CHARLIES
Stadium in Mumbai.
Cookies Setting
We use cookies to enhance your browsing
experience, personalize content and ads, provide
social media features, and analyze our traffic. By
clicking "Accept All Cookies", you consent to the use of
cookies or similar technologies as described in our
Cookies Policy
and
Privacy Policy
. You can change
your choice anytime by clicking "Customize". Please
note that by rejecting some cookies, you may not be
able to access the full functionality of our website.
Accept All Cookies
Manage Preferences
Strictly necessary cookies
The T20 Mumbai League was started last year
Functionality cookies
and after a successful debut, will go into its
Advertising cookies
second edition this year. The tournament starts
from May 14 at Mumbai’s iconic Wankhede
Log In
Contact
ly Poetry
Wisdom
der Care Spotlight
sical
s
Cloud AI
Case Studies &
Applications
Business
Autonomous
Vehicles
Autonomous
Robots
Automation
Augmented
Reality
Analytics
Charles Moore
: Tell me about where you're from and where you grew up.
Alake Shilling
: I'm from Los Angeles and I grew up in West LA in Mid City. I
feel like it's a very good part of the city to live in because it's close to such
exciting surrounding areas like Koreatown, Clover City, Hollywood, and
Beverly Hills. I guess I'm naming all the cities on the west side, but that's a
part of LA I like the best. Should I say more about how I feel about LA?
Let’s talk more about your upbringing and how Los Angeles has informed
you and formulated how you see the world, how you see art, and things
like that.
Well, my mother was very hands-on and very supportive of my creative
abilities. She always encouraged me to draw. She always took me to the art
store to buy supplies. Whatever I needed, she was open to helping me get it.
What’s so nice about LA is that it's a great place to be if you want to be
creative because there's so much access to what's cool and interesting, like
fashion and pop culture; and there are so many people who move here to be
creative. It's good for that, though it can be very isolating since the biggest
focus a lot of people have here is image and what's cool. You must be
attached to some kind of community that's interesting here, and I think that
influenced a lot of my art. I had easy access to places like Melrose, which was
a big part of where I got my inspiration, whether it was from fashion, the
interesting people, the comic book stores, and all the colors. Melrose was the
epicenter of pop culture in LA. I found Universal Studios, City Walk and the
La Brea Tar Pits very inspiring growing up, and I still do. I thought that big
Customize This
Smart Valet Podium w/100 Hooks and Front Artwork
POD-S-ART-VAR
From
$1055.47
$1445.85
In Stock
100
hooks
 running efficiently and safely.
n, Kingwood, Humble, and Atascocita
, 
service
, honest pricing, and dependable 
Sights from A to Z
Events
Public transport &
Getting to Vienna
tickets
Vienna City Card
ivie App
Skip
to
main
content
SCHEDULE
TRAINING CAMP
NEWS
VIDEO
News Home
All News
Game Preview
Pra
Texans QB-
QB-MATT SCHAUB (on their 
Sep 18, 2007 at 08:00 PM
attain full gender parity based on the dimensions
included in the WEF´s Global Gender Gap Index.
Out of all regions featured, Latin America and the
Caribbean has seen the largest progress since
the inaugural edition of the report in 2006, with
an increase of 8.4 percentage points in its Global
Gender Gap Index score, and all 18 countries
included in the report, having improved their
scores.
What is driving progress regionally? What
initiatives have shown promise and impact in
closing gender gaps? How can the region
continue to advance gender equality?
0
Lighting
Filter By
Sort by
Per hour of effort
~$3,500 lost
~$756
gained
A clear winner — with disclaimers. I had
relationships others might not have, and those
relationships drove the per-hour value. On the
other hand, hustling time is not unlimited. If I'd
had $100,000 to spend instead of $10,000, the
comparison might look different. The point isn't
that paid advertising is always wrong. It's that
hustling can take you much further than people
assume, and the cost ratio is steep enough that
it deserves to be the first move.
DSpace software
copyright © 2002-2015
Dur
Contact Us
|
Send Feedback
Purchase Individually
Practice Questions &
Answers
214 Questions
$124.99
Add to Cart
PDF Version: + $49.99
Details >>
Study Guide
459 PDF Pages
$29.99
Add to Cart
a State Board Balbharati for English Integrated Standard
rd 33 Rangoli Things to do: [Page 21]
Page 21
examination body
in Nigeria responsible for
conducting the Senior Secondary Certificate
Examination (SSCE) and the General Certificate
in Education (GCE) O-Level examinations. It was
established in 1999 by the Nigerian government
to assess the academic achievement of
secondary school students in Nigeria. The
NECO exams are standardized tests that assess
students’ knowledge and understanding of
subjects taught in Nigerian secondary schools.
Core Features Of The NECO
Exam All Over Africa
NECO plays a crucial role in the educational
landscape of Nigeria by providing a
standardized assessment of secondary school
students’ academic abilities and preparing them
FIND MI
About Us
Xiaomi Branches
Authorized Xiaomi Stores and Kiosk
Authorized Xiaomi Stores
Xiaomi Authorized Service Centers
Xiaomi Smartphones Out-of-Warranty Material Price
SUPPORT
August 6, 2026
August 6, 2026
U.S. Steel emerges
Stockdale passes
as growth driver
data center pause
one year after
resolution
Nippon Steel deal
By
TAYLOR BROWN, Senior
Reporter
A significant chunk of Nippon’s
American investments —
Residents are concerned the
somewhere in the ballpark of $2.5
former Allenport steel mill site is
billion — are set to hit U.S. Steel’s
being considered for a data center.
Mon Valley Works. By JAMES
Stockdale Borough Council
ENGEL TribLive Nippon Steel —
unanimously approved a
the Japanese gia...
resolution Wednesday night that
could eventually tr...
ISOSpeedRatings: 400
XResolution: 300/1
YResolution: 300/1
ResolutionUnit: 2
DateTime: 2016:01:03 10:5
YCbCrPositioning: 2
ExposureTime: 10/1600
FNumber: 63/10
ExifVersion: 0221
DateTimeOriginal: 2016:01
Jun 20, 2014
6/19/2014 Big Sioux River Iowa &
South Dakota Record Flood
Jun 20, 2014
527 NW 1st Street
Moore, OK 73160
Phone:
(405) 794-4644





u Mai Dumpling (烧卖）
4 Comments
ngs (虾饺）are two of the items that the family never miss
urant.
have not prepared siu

===============

Job item: Every entry is to be copied exactly, with none omitted.

Result of this task:
CHARLIES
Stadium in Mumbai.
Cookies Setting
We use cookies to enhance your browsing
experience, personalize content and ads, provide
social media features, and analyze our traffic. By
clicking "Accept All Cookies", you consent to the use of
cookies or similar technologies as described in our
Cookies Policy
and
Privacy Policy
. You can change
your choice anytime by clicking "Customize". Please
note that by rejecting some cookies, you may not be
able to access the full functionality of our website.
Accept All Cookies
Manage Preferences
Strictly necessary cookies
The T20 Mumbai League was started last year
Functionality cookies
and after a successful debut, will go into its
Advertising cookies
second edition this year. The tournament starts
from May 14 at Mumbai’s iconic Wankhede
Log In
Contact
ly Poetry
Wisdom
der Care Spotlight
sical
s
Cloud AI
Case Studies &
Applications
Business
Autonomous
Vehicles
Autonomous
Robots
Automation
Augmented
Reality
Analytics
Charles Moore
: Tell me about where you're from and where you grew up.
Alake Shilling
: I'm from Los Angeles and I grew up in West LA in Mid City. I
feel like it's a very good part of the city to live in because it's close to such
exciting surrounding areas like Koreatown, Clover City, Hollywood, and
Beverly Hills. I guess I'm naming all the cities on the west side, but that's a
part of LA I like the best. Should I say more about how I feel about LA?
Let’s talk more about your upbringing and how Los Angeles has informed
you and formulated how you see the world, how you see art, and things
like that.
Well, my mother was very hands-on and very supportive of my creative
abilities. She always encouraged me to draw. She always took me to the art
store to buy supplies. Whatever I needed, she was open to helping me get it.
What’s so nice about LA is that it's a great place to be if you want to be
creative because there's so much access to what's cool and interesting, like
fashion and pop culture; and there are so many people who move here to be
creative. It's good for that, though it can be very isolating since the biggest
focus a lot of people have here is image and what's cool. You must be
attached to some kind of community that's interesting here, and I think that
influenced a lot of my art. I had easy access to places like Melrose, which was
a big part of where I got my inspiration, whether it was from fashion, the
interesting people, the comic book stores, and all the colors. Melrose was the
epicenter of pop culture in LA. I found Universal Studios, City Walk and the
La Brea Tar Pits very inspiring growing up, and I still do. I thought that big
Customize This
Smart Valet Podium w/100 Hooks and Front Artwork
POD-S-ART-VAR
From
$1055.47
$1445.85
In Stock
100
hooks
 running efficiently and safely.
n, Kingwood, Humble, and Atascocita
, 
service
, honest pricing, and dependable 
Sights from A to Z
Events
Public transport &
Getting to Vienna
tickets
Vienna City Card
ivie App
Skip
to
main
content
SCHEDULE
TRAINING CAMP
NEWS
VIDEO
News Home
All News
Game Preview
Pra
Texans QB-
QB-MATT SCHAUB (on their 
Sep 18, 2007 at 08:00 PM
attain full gender parity based on the dimensions
included in the WEF´s Global Gender Gap Index.
Out of all regions featured, Latin America and the
Caribbean has seen the largest progress since
the inaugural edition of the report in 2006, with
an increase of 8.4 percentage points in its Global
Gender Gap Index score, and all 18 countries
included in the report, having improved their
scores.
What is driving progress regionally? What
initiatives have shown promise and impact in
closing gender gaps? How can the region
continue to advance gender equality?
0
Lighting
Filter By
Sort by
Per hour of effort
~$3,500 lost
~$756
gained
A clear winner — with disclaimers. I had
relationships others might not have, and those
relationships drove the per-hour value. On the
other hand, hustling time is not unlimited. If I'd
had $100,000 to spend instead of $10,000, the
comparison might look different. The point isn't
that paid advertising is always wrong. It's that
hustling can take you much further than people
assume, and the cost ratio is steep enough that
it deserves to be the first move.
DSpace software
copyright © 2002-2015
Dur
Contact Us
|
Send Feedback
Purchase Individually
Practice Questions &
Answers
214 Questions
$124.99
Add to Cart
PDF Version: + $49.99
Details >>
Study Guide
459 PDF Pages
$29.99
Add to Cart
a State Board Balbharati for English Integrated Standard
rd 33 Rangoli Things to do: [Page 21]
Page 21
examination body
in Nigeria responsible for
conducting the Senior Secondary Certificate
Examination (SSCE) and the General Certificate
in Education (GCE) O-Level examinations. It was
established in 1999 by the Nigerian government
to assess the academic achievement of
secondary school students in Nigeria. The
NECO exams are standardized tests that assess
students’ knowledge and understanding of
subjects taught in Nigerian secondary schools.
Core Features Of The NECO
Exam All Over Africa
NECO plays a crucial role in the educational
landscape of Nigeria by providing a
standardized assessment of secondary school
students’ academic abilities and preparing them
FIND MI
About Us
Xiaomi Branches
Authorized Xiaomi Stores and Kiosk
Authorized Xiaomi Stores
Xiaomi Authorized Service Centers
Xiaomi Smartphones Out-of-Warranty Material Price
SUPPORT
August 6, 2026
August 6, 2026
U.S. Steel emerges
Stockdale passes
as growth driver
data center pause
one year after
resolution
Nippon Steel deal
By
TAYLOR BROWN, Senior
Reporter
A significant chunk of Nippon’s
American investments —
Residents are concerned the
somewhere in the ballpark of $2.5
former Allenport steel mill site is
billion — are set to hit U.S. Steel’s
being considered for a data center.
Mon Valley Works. By JAMES
Stockdale Borough Council
ENGEL TribLive Nippon Steel —
unanimously approved a
the Japanese gia...
resolution Wednesday night that
could eventually tr...
ISOSpeedRatings: 400
XResolution: 300/1
YResolution: 300/1
ResolutionUnit: 2
DateTime: 2016:01:03 10:5
YCbCrPositioning: 2
ExposureTime: 10/1600
FNumber: 63/10
ExifVersion: 0221
DateTimeOriginal: 2016:01
Jun 20, 2014
6/19/2014 Big Sioux River Iowa &
South Dakota Record Flood
Jun 20, 2014
527 NW 1st Street
Moore, OK 73160
Phone:
(405) 794-4644





u Mai Dumpling (烧卖）
4 Comments
ngs (虾饺）are two of the items that the family never miss
urant.
have not prepared siu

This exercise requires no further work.